About this task: Would you please set down the entries below exactly as shown?
(Beginning of Dataset extract)
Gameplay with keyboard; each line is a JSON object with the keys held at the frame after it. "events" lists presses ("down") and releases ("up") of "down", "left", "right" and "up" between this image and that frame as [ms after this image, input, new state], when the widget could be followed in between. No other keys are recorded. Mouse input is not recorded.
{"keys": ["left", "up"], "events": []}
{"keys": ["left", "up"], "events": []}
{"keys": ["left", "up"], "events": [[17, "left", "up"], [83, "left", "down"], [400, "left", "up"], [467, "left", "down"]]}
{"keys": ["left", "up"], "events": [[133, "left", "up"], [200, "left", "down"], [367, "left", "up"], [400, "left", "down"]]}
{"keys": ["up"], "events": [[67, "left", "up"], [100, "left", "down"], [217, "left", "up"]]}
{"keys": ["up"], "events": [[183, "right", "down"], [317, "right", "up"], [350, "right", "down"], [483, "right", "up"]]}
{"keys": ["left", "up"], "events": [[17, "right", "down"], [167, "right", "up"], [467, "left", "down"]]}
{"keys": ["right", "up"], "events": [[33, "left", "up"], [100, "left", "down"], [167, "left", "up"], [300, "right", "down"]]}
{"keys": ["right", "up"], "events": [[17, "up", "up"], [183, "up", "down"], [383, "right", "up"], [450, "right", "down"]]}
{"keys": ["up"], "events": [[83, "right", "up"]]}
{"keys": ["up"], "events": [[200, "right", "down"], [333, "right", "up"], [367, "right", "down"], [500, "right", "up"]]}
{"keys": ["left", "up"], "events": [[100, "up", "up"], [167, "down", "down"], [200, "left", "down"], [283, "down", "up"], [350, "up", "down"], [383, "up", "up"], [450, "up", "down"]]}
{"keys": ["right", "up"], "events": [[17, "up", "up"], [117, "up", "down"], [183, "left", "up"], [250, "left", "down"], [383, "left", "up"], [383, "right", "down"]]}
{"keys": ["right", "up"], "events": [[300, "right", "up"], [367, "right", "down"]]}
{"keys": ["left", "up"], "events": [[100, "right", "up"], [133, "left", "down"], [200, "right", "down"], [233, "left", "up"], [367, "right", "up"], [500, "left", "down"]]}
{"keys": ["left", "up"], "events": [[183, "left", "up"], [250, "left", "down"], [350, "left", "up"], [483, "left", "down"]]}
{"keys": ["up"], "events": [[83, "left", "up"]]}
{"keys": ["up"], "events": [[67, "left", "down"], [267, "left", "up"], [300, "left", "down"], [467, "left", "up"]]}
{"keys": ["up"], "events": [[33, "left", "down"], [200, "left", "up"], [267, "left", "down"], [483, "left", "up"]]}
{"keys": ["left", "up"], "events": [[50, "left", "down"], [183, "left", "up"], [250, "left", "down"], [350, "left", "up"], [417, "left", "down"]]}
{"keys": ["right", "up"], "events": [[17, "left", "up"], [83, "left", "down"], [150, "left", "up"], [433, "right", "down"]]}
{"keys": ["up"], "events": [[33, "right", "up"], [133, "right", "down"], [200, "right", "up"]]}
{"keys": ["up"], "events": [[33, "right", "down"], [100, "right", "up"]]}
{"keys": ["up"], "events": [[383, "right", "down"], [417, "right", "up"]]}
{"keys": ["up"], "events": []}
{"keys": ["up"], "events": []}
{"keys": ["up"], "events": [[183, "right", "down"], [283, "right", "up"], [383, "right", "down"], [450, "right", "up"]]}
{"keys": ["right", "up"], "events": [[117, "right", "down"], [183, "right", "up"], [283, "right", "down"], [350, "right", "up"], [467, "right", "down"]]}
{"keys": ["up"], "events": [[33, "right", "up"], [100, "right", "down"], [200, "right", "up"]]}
(End of Dataset extract)
Problem solution:
Gameplay with keyboard; each line is a JSON object with the keys held at the frame after it. "events" lists presses ("down") and releases ("up") of "down", "left", "right" and "up" between this image and that frame as [ms after this image, input, new state], when the widget could be followed in between. No other keys are recorded. Mouse input is not recorded.
{"keys": ["left", "up"], "events": []}
{"keys": ["left", "up"], "events": []}
{"keys": ["left", "up"], "events": [[17, "left", "up"], [83, "left", "down"], [400, "left", "up"], [467, "left", "down"]]}
{"keys": ["left", "up"], "events": [[133, "left", "up"], [200, "left", "down"], [367, "left", "up"], [400, "left", "down"]]}
{"keys": ["up"], "events": [[67, "left", "up"], [100, "left", "down"], [217, "left", "up"]]}
{"keys": ["up"], "events": [[183, "right", "down"], [317, "right", "up"], [350, "right", "down"], [483, "right", "up"]]}
{"keys": ["left", "up"], "events": [[17, "right", "down"], [167, "right", "up"], [467, "left", "down"]]}
{"keys": ["right", "up"], "events": [[33, "left", "up"], [100, "left", "down"], [167, "left", "up"], [300, "right", "down"]]}
{"keys": ["right", "up"], "events": [[17, "up", "up"], [183, "up", "down"], [383, "right", "up"], [450, "right", "down"]]}
{"keys": ["up"], "events": [[83, "right", "up"]]}
{"keys": ["up"], "events": [[200, "right", "down"], [333, "right", "up"], [367, "right", "down"], [500, "right", "up"]]}
{"keys": ["left", "up"], "events": [[100, "up", "up"], [167, "down", "down"], [200, "left", "down"], [283, "down", "up"], [350, "up", "down"], [383, "up", "up"], [450, "up", "down"]]}
{"keys": ["right", "up"], "events": [[17, "up", "up"], [117, "up", "down"], [183, "left", "up"], [250, "left", "down"], [383, "left", "up"], [383, "right", "down"]]}
{"keys": ["right", "up"], "events": [[300, "right", "up"], [367, "right", "down"]]}
{"keys": ["left", "up"], "events": [[100, "right", "up"], [133, "left", "down"], [200, "right", "down"], [233, "left", "up"], [367, "right", "up"], [500, "left", "down"]]}
{"keys": ["left", "up"], "events": [[183, "left", "up"], [250, "left", "down"], [350, "left", "up"], [483, "left", "down"]]}
{"keys": ["up"], "events": [[83, "left", "up"]]}
{"keys": ["up"], "events": [[67, "left", "down"], [267, "left", "up"], [300, "left", "down"], [467, "left", "up"]]}
{"keys": ["up"], "events": [[33, "left", "down"], [200, "left", "up"], [267, "left", "down"], [483, "left", "up"]]}
{"keys": ["left", "up"], "events": [[50, "left", "down"], [183, "left", "up"], [250, "left", "down"], [350, "left", "up"], [417, "left", "down"]]}
{"keys": ["right", "up"], "events": [[17, "left", "up"], [83, "left", "down"], [150, "left", "up"], [433, "right", "down"]]}
{"keys": ["up"], "events": [[33, "right", "up"], [133, "right", "down"], [200, "right", "up"]]}
{"keys": ["up"], "events": [[33, "right", "down"], [100, "right", "up"]]}
{"keys": ["up"], "events": [[383, "right", "down"], [417, "right", "up"]]}
{"keys": ["up"], "events": []}
{"keys": ["up"], "events": []}
{"keys": ["up"], "events": [[183, "right", "down"], [283, "right", "up"], [383, "right", "down"], [450, "right", "up"]]}
{"keys": ["right", "up"], "events": [[117, "right", "down"], [183, "right", "up"], [283, "right", "down"], [350, "right", "up"], [467, "right", "down"]]}
{"keys": ["up"], "events": [[33, "right", "up"], [100, "right", "down"], [200, "right", "up"]]}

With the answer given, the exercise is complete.